Internet was born in 1995 and it was the crucial invention that influenced Data Science we have today. Internet was such a gamechanger that businesses and computer folks started to work together.
At the start of the millennium, dot-com companies started to proliferate around the internet. Almost every type of business from florists to restaurants had an online service and it was like a gold rush. A lot of these companies also went public quickly with skyrocketing valuations that led to the dot-com bubble which did burst in a hurry.
By 2005, with a decade of the internet, things had stabilized and the companies like Amazon and Netflix that had survived the dot-com scare were focused on expanding their user base. Google and Facebook also made an entry during this decade. Since all these businesses were entirely digital, they were also able to collect data and tune their services to 'exactly' meet the customers' needs. Jeff Bezos calls it 'Customer Obsession'.
In the next five years, with the introduction of smartphones the concept of 'customer obsession' only intensified. Businesses were able to seamlessly track and target customers for specific services. Desktops put a digital device in every household whereas smartphones made it possible to track every person with his digital footprints.

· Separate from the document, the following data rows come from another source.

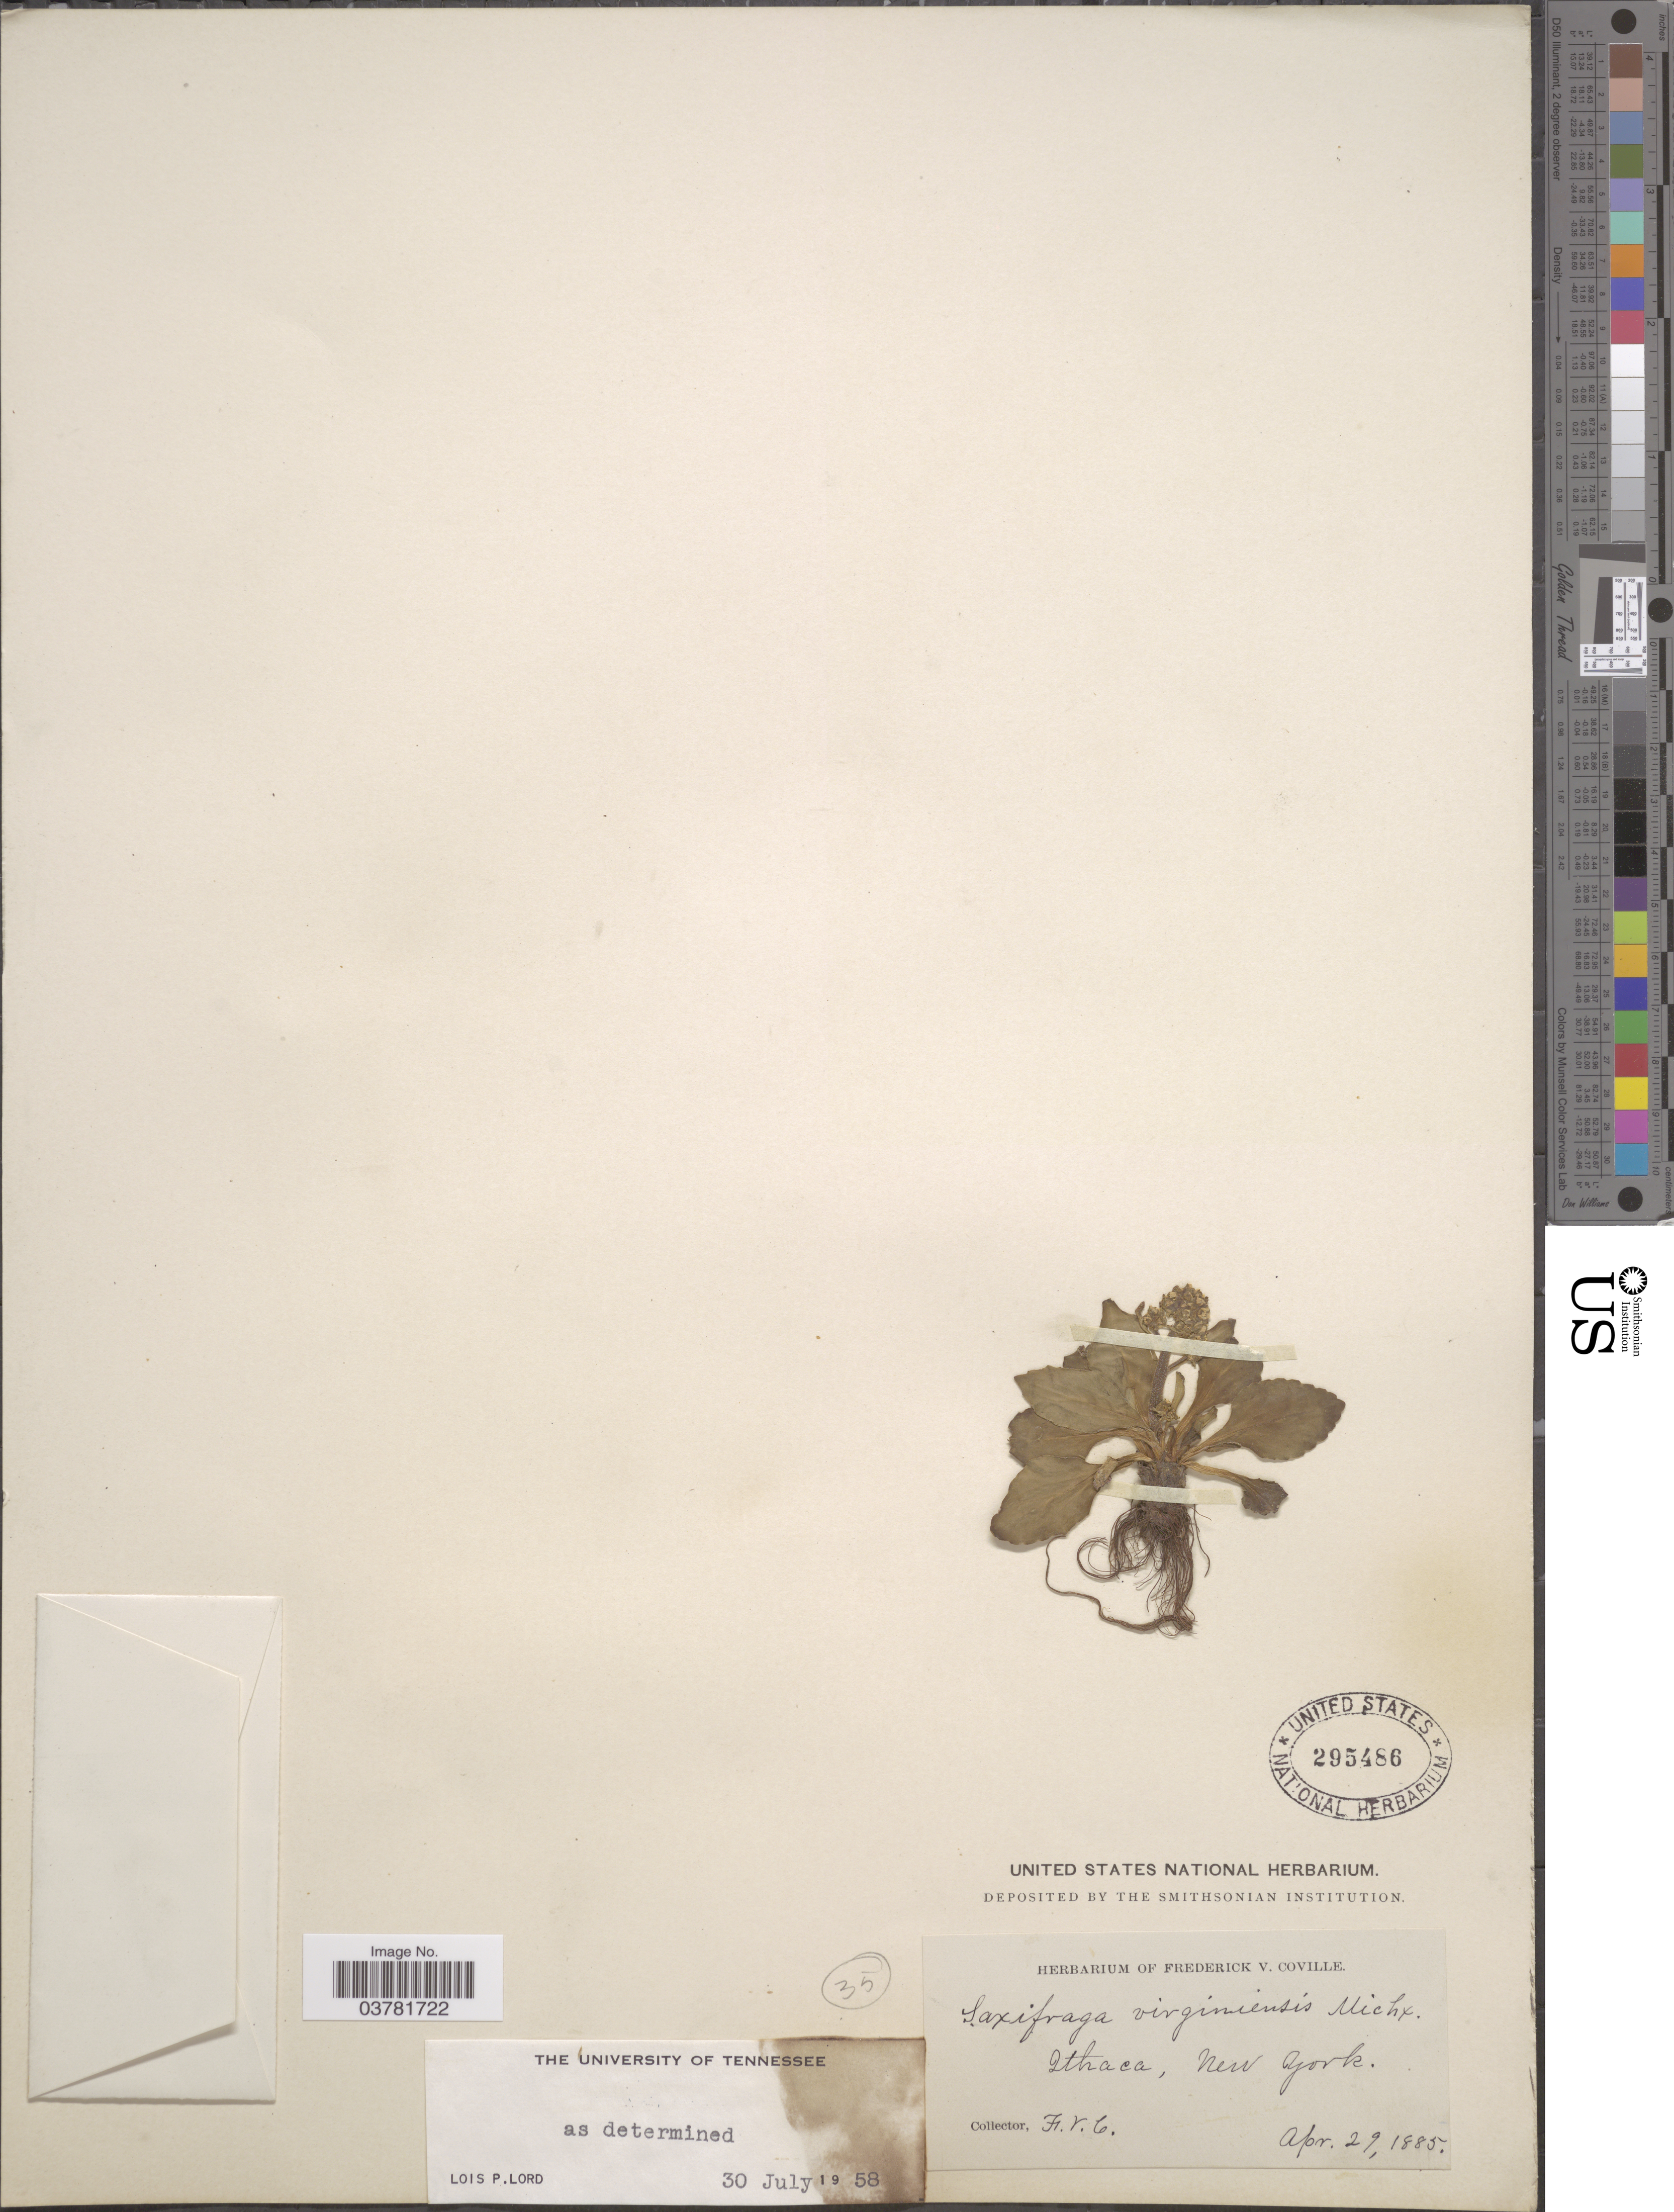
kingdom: Plantae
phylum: Tracheophyta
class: Magnoliopsida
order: Saxifragales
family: Saxifragaceae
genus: Micranthes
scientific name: Micranthes virginiensis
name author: (Michx.) Small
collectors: F. V. Coville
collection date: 1885-04-29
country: United States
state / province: New York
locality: Ithaca.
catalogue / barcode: US 295486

This further paved the way for on-demand companies like Uber, Airbnb, Deliveroo etc., where a consumer demand is fulfilled in a 'digital' marketplace. These companies also collected tonnes of data through smartphone app services to better understand the customer and to provide him/her with the best services.
By 2015, so much data was generated from digital devices that it necessitated the need for large-scale data analysis. Machine learning algorithms had significantly evolved by now and GPU Processing made AI operational.
So, this is how the Data Science that we have today, evolved. As you may observe, data science or 'learning from data' is not something 'new' and has been around for many decades but in different flavours. The seed for this idea was laid by Friedrick Taylor's scientific management theory. When companies today track their customer or employees to improve their service offerings, a few attribute this as 'Digital Taylorism'. Only the terminologies used has changed over decades (or will change) but the methodology of improving through data will prevail. Hence, it's not the time to fear about data science taking over but to embrace it as it will touch every aspect of our lives and will impact every decision we make in the future.
Last but not the least, thanks to HP for creating SOTEDx that provided a forum to share my thoughts.